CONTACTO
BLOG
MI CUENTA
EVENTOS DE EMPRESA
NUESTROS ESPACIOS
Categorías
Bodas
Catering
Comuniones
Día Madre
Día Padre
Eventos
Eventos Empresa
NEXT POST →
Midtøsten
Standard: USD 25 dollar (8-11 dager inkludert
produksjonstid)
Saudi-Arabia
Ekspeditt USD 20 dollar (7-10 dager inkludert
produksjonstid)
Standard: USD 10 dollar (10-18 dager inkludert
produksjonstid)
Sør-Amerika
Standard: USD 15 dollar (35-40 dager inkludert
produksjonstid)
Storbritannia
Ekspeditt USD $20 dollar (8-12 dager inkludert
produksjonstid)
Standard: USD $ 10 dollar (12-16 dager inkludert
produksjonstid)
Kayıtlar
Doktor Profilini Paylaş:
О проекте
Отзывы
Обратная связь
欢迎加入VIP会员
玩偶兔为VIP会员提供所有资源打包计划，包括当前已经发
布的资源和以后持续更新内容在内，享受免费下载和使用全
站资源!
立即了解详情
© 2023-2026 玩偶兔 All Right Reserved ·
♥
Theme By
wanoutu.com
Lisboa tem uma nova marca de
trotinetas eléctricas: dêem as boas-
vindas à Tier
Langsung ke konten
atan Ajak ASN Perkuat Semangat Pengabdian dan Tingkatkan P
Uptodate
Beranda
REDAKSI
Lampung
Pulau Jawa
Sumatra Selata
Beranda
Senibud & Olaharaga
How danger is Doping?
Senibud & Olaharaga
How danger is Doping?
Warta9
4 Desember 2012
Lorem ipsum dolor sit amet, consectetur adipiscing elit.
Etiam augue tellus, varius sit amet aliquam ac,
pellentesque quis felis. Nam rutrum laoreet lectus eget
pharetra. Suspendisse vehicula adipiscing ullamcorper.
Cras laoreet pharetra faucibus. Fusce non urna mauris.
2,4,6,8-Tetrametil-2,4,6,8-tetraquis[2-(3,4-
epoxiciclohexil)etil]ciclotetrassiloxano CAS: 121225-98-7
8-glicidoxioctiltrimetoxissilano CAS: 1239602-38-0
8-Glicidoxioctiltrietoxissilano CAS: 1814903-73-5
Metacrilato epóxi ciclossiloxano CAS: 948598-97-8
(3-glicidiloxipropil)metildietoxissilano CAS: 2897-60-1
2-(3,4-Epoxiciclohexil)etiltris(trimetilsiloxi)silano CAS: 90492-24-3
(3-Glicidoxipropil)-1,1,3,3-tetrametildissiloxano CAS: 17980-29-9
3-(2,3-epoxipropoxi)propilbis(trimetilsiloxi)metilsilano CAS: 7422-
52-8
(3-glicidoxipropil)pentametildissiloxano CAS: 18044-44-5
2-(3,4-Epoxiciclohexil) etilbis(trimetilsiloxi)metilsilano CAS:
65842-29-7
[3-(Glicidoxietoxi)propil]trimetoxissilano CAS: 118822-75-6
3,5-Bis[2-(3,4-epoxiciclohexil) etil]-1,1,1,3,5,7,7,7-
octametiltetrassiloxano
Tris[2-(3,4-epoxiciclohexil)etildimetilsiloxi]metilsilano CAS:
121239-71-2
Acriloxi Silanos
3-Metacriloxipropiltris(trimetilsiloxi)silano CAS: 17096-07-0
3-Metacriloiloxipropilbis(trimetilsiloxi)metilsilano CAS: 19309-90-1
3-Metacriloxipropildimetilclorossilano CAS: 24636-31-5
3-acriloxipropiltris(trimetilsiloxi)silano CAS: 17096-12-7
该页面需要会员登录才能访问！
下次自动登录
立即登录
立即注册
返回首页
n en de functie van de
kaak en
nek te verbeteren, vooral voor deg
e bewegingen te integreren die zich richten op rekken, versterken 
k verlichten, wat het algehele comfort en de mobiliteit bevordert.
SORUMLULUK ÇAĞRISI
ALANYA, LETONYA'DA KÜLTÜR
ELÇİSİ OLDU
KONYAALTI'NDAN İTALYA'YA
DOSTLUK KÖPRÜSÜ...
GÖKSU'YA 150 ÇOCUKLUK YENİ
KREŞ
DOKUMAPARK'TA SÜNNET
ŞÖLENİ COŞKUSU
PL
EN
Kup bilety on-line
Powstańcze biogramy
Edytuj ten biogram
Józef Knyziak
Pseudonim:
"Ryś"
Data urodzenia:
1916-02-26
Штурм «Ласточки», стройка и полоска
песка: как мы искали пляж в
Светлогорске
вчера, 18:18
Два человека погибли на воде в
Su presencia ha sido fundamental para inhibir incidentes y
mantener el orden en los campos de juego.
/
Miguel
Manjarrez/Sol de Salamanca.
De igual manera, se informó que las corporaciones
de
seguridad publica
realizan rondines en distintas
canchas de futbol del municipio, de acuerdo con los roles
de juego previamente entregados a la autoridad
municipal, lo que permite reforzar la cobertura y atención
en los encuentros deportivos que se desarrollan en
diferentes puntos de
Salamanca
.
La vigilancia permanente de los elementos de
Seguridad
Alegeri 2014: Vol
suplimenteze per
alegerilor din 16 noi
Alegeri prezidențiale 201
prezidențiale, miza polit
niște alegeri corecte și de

• WORK TO COMPLETE: Look above for lines with the word "juego" and copy them all.

• WRITTEN SOLUTION:
mantener el orden en los campos de juego.
de juego previamente entregados a la autoridad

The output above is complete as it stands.